Il est désormais entendu que le transfert de l'Hadopi vers le CSA passera vraisemblablement par une législation sur la Culture, l'année prochaine. L'amendement qui devait assurer cette transition n'a pas été adopté, et de nouveau se pose la question, pour les uns, de la lutte contre le téléchargement illégal, pour les autres, de la légalisation des échanges non-marchands. Débat.
Auditionnée mardi par la commission des affaires culturelles et de l’éducation du Sénat, la ministre de la culture a annoncé que le gouvernement avait arbitré en faveur du transfert des responsabilités de l’HADOPI au CSA1. et laissé entendre que ce transfert s’effectuerait par le biais d’un amendement à la loi sur l’indépendance de l’audiovisuel public en cours de débat au Sénat. Le même jour, le sénateur David Assouline a explicitement défendu l’approche d’un passage en force de ce transfert au moyen d’un amendement au Sénat. Cette approche suscite l’indignation y compris parmi certains parlementaires de divers bords. La méthode et le fond méritent plus que la seule indignation : nous avons sous les yeux un stade avancé de dérive post-démocratique où l’on tente de faire passer une décision accablante en s’évitant d’avoir à l’assumer pour ce qu’elle est. Je tente d’analyser ici la proposition au fond, de détailler ce qu’il en est de la méthode et j’appelle chacun à s’opposer avec énergie aux deux.
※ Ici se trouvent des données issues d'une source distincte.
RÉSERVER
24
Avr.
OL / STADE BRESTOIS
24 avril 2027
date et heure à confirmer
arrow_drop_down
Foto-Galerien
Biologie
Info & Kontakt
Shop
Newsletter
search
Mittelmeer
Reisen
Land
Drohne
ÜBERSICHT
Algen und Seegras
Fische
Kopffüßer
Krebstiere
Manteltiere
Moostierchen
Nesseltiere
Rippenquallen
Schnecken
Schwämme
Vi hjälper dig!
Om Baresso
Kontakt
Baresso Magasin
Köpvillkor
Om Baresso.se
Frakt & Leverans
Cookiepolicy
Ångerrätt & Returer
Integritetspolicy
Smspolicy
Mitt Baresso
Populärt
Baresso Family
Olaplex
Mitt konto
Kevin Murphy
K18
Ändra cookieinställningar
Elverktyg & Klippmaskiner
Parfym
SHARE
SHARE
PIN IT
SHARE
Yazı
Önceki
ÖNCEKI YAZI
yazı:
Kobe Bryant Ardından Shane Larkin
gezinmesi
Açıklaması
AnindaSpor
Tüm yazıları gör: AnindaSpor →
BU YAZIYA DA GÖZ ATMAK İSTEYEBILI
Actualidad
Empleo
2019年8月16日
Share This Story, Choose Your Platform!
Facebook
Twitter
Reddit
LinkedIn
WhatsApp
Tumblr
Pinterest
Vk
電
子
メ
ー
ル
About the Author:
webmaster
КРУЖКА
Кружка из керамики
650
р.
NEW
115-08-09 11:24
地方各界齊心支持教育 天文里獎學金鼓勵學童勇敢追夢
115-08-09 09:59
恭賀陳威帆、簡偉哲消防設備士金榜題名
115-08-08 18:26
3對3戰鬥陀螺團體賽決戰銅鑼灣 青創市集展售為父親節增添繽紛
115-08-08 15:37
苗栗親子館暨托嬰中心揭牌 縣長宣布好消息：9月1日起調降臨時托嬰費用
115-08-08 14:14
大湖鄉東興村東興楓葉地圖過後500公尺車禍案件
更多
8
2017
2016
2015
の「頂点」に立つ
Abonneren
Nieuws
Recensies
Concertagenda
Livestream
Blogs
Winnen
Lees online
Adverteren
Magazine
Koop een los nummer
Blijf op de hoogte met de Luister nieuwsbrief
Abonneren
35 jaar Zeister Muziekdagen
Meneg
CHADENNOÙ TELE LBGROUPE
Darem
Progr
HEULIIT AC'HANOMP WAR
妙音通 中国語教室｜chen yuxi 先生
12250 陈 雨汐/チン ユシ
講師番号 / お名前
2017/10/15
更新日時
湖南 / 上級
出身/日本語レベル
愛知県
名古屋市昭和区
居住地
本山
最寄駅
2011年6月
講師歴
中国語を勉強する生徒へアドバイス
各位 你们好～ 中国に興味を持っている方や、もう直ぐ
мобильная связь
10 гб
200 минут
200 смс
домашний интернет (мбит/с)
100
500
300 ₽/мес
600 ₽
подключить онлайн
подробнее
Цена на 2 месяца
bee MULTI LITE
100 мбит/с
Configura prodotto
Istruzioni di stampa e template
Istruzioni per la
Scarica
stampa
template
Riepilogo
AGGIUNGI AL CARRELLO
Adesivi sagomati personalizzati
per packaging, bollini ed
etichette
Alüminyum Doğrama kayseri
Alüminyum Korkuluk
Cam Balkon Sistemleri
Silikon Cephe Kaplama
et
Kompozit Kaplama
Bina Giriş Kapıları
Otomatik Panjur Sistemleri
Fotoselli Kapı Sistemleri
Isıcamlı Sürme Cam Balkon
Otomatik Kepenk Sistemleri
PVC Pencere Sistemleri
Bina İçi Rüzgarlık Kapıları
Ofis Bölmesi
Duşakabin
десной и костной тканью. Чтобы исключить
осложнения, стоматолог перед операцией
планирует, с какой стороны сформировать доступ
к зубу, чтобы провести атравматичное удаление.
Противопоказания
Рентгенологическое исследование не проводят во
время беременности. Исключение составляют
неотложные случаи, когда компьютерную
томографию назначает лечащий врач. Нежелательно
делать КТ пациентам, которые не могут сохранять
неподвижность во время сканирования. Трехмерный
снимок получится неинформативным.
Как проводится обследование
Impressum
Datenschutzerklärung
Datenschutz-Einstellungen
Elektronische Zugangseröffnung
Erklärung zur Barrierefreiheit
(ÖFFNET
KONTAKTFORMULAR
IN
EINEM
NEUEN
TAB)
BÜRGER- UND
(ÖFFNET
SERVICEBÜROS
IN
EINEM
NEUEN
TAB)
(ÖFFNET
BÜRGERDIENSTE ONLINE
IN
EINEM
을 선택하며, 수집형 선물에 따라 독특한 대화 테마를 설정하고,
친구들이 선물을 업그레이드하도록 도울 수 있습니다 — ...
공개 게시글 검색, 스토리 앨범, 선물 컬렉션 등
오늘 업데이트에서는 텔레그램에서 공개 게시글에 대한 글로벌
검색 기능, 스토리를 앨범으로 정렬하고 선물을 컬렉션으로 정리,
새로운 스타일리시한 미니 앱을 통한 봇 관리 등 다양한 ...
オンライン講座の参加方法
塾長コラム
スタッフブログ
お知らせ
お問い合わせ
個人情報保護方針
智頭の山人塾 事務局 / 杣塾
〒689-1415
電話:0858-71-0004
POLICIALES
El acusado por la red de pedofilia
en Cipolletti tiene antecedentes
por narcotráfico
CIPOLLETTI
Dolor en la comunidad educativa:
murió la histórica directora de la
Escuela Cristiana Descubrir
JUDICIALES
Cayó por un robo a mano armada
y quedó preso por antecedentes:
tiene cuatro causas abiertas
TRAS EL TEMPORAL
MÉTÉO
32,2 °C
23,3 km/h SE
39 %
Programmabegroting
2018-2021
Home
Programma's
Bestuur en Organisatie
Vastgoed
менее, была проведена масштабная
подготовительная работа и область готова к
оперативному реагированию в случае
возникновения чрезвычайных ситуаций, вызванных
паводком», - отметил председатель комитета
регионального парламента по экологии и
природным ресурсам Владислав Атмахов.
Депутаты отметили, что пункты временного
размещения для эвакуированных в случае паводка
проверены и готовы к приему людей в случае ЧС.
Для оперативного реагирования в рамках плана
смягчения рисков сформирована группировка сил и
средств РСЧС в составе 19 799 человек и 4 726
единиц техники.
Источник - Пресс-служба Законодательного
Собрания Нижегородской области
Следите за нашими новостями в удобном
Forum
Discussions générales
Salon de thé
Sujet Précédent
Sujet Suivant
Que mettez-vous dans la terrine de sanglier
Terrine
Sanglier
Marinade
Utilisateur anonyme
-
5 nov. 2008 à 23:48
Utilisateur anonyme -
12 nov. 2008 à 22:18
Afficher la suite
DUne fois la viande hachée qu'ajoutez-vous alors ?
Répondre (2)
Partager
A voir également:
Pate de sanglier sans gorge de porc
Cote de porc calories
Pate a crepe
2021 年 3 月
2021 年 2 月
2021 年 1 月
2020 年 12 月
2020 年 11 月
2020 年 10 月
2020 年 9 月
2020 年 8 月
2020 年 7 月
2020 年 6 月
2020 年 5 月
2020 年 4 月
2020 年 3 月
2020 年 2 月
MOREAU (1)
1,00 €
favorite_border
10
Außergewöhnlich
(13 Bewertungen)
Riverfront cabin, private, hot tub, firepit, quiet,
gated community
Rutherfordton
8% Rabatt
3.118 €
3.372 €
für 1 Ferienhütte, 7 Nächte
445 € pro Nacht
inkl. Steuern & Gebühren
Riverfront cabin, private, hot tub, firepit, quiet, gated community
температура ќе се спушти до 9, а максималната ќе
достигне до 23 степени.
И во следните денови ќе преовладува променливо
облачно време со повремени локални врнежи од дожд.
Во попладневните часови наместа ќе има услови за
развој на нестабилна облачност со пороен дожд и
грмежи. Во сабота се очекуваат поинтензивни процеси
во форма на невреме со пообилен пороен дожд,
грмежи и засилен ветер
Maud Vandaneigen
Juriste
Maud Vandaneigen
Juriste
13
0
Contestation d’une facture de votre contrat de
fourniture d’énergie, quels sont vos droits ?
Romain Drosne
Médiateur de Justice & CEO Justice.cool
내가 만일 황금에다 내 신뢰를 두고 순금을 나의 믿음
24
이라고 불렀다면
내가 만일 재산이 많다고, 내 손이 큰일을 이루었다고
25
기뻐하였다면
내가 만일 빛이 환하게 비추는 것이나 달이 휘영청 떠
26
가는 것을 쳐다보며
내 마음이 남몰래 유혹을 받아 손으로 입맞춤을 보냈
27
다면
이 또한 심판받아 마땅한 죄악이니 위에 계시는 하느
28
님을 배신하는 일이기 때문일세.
La télévisionnisation de l’internet
L’idée de confier au CSA la responsabilité de l’encadrement d’internet n’est pas nouvelle, c’est même une arlésienne politique. On en a parlé depuis plus de 10 ans, mais à chaque fois, les politiques ont renoncé avant même le stade des propositions législatives. La transformation d’une autorité de l’audiovisuel (entendre la télévision et la radio) en « autorité de l’internet et de l’audiovisuel » constituerait un véritable saccage d’un bien commun précieux. C’est bien pour cela qu’elle est désirée conjointement par des groupes d’intérêts des industries de la rareté et par les politiques qui ont besoin de contrôler l’espace public au moins avant quelques élections clés.
De la pilule, du beurre et de la sémantique. Hier devant la commission des affaires culturelles, Olivier Schrameck et Aurélie Filippetti ont tous les deux milité pour un transfert rapide des compétences de l’Hadopi au CSA. À cette occasion, le président du CSA a réajusté son discours sur les rapports entre numérique et audiovisuel. Pas plus tard que le 24 juillet 2013, le président du CSA tentait de justifier le déploiement tentaculaire du CSA sur le net par ces mots fleuris : « Internet n’a pas de frontière, mais précisément il est à l’intérieur des frontières de l’audiovisuel, par tous les canaux d’accès, les ordiphones, les tablettes, les ordinateurs, la télévision connectée qui se développe de plus en plus. C’est bien Internet qui surgit au sein de la télévision, qui l’accompagne même avec ses écrans compagnons qui permettent d’assurer une réactivité. » Bref, l’audiovisuel englobant le numérique, le CSA qui contrôler l’audiovisuel doit contrôle le numérique. Compris ? [...] Devant chaque audition en commission des affaires culturelles, Aurélie Filippetti annonce enfin une « réorientation très nette de la politique de lutte contre le piratage vers la lutte contre la contrefaçon commerciale. » La réorientation laisse entendre un changement de cap. On abandonne une route pour une autre. On file vers l’Ouest quand hier on voguait vers l’Est. En réalité, il n’en rien : la riposte graduée sera dédoublée d’une action contre les sites. Un cumul, non une réorientation. Qu’ils soient commerciaux ou non marchands, il y aura surveillance, analyse et sanction de ces deux fronts d’échange. Ce méli-mélo sémantique est sans doute inévitable pour toute ancienne opposante à la politique pénale de son prédécesseur qui compte aujourd’hui l’amplifier, la muscler, la démultiplier.